→ **INSTRUÇÕES**:
1/ Redigite, sem alterações, tudo o que vai de "O cenário é" até "e perigosa missão." no trecho sobre a série Das Boot.
2/ Dê continuidade ao trecho sobre a série Das Boot, a partir da última frase apresentada.

→ **SELEÇÃO**:
O cenário é a Segunda Guerra Mundial, precisamente a França ocupada por forças alemãs. A jovem tripulação do submarino U-612 é liderada pelo recém-promovido capitão Klaus Hoffmann. Eles estão prestes a embarcar em sua primeira e perigosa missão.

Crítica

Tanto no filme de Wolfgang Petersen – O Barco: Inferno no Mar (1981), produção alemã indicada a 6 Oscars, inclusive Melhor Direção e Roteiro Adaptado – quanto no livro de Lothar G. Buchheim, o foco da ação era a tripulação encarcerada no interior de um submarino em curso pelo Oceano Atlântico, na conhecida zona sombria, uma região desguarnecida que, durante a Segunda Guerra Mundial, era o principal ponto de ataque das nações do Eixo contra os Aliados, visando principalmente enfraquecer a ajuda norte-americana enviada pelo mar. A série Das Boot, no entanto, não usa apenas a fonte original, tratando de combinar elementos dessa com as de outra narrativa do mesmo autor, Die Festung (A Fortaleza, em tradução direta). Ou seja, apesar de manter o título do longa, trata-se de uma refilmagem apenas em parte do que foi mostrado décadas atrás. Isso, ao mesmo tempo em que oferece um frescor à produção, também a desvirtua da proposta inicial, gerando um produto híbrido, e muitas vezes não à altura do que se poderia esperar.

→ **ITENS EXIBIDOS**:
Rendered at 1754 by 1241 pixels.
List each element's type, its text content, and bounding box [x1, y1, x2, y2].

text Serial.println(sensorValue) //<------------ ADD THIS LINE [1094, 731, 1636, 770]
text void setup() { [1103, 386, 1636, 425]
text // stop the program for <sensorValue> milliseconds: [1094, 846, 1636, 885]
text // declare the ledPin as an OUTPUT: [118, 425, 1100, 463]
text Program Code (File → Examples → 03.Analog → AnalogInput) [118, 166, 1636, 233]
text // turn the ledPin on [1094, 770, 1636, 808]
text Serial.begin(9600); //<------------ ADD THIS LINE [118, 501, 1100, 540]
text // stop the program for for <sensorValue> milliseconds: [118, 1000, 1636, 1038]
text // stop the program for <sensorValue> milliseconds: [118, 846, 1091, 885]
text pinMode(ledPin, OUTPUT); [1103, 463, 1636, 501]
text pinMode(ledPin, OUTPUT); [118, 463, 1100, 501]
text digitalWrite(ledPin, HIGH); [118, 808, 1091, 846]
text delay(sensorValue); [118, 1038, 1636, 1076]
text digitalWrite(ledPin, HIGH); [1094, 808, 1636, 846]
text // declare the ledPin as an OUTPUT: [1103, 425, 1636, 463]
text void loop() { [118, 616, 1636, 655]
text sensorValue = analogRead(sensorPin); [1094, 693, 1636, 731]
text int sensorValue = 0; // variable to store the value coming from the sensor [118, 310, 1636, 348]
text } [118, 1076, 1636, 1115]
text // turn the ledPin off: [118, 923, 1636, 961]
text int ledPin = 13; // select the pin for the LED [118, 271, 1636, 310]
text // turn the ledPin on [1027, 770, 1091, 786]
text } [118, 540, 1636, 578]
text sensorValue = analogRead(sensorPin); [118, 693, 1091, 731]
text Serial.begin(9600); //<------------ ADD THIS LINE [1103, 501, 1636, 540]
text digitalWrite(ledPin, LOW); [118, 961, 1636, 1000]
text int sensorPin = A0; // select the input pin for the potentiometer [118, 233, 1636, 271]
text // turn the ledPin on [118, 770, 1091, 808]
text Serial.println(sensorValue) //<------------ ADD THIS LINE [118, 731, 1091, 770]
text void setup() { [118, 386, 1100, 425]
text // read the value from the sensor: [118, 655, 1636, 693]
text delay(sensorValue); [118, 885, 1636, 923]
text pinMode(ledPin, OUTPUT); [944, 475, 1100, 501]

→ **RESPOSTAS POR TAREFA**:
1/
O cenário é a Segunda Guerra Mundial, precisamente a França ocupada por forças alemãs. A jovem tripulação do submarino U-612 é liderada pelo recém-promovido capitão Klaus Hoffmann. Eles estão prestes a embarcar em sua primeira e perigosa missão.

2/
Para se ter ideia, se antes o espectador era convidado a se deparar com uma história estrelada quase que exclusivamente por homens – afinal, eram militares a serviço em um ambiente totalmente masculino – a mudança agora é tão drástica que a personagem principal, agora, é uma mulher. Simone Strasser (Vicky Krieps, de Trama Fantasma, 2017) é uma jovem alemã em uma França ocupada. Atuando como tradutora e intérprete para os oficiais nazistas, tem o irmão (Leonard Scheicher) a bordo do submarino, e passa essa primeira leva de episódios – são 8 ao todo – no aguardo se ele irá retornar são e salvo ou não. No seu dia a dia, possui outras três preocupações principais: a atenção que lhe é dedicada por seu superior imediato, Hagen Forster (Tom Wlashiha, de Game of Thrones, 2012-2016), a segurança da cunhada e da sobrinha recém-nascida e, para piorar, a relação que estabelece com a resistência, liderada pela norte-americana Carla Monroe (Lizzy Caplan).

Ou seja, Simone é uma agente dupla, que tem muito a perder caso suas reais intenções sejam descobertas. Essa delicada situação se agrava quando percebe que, mais do que uma simpatia, há outro sentimento lhe atraindo ao movimento de resposta contra os ataques alemães: ela e Carla se envolvem de forma sexual e romântica. É difícil imaginar uma protagonista lésbica – ou, no mínimo, bissexual – em um filme (ou livro) que tenha feito tanto sucesso décadas atrás. Aos olhos de hoje, no entanto, esse contexto é inserido de forma fluida, e acaba funcionando bem diante às expectativas levantadas. Ao ceder aos avanços do comandante, ela evita se mostrar totalmente desconfortável, como também aproveita essa proximidade para obter informações que podem colaborar com os planos daqueles a quem possui verdadeira lealdade. Por outro lado, Monroe é uma figura enérgica e explosiva, que não tem medo de assumir riscos – e Caplan incorpora essa figura com muita garra. Tamanha selvageria e obstinação pode ser uma faca de dois gumes, e aquilo visto como vantagem, poderá elevar os riscos de sobrevivência das duas – e dos demais ao redor delas.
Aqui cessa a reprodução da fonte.